WRITTEN TASK -> Please edit the lines starting at the one that has "iletebilirsiniz." and stopping after the one that has "0 (216) 526 57 87", replacing "Bizi Arayın" with "Bize Ulaşın" and leaving everything else unchanged. Return only those lines.

────────

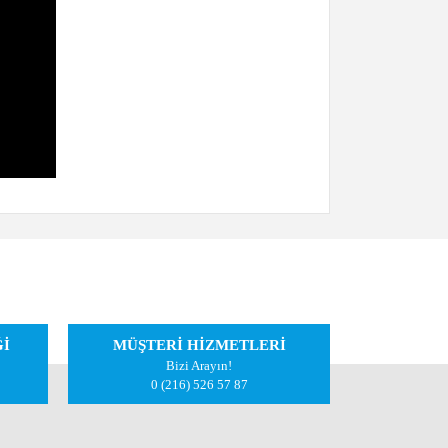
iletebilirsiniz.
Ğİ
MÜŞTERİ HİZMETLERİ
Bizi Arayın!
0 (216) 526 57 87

────────

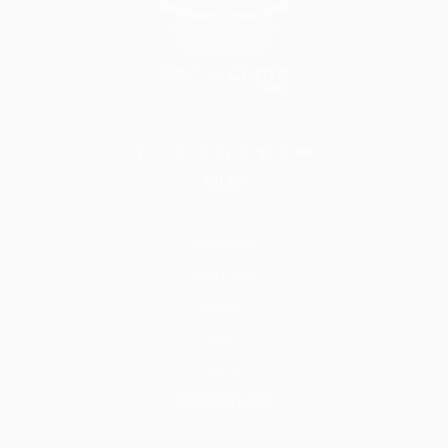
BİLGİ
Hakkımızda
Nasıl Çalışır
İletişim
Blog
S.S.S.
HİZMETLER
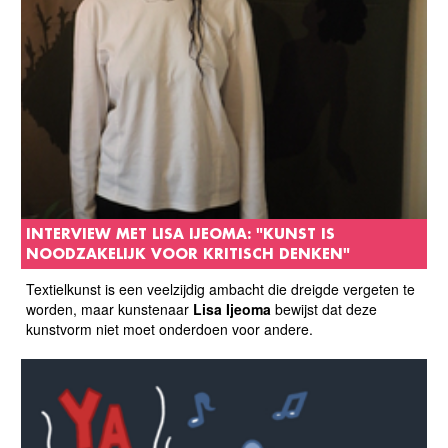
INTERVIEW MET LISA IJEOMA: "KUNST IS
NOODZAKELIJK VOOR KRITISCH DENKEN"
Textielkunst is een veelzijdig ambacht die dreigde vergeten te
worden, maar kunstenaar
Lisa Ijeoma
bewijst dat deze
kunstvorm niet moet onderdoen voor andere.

────────

OUTPUT ->
iletebilirsiniz.
Ğİ
MÜŞTERİ HİZMETLERİ
Bize Ulaşın!
0 (216) 526 57 87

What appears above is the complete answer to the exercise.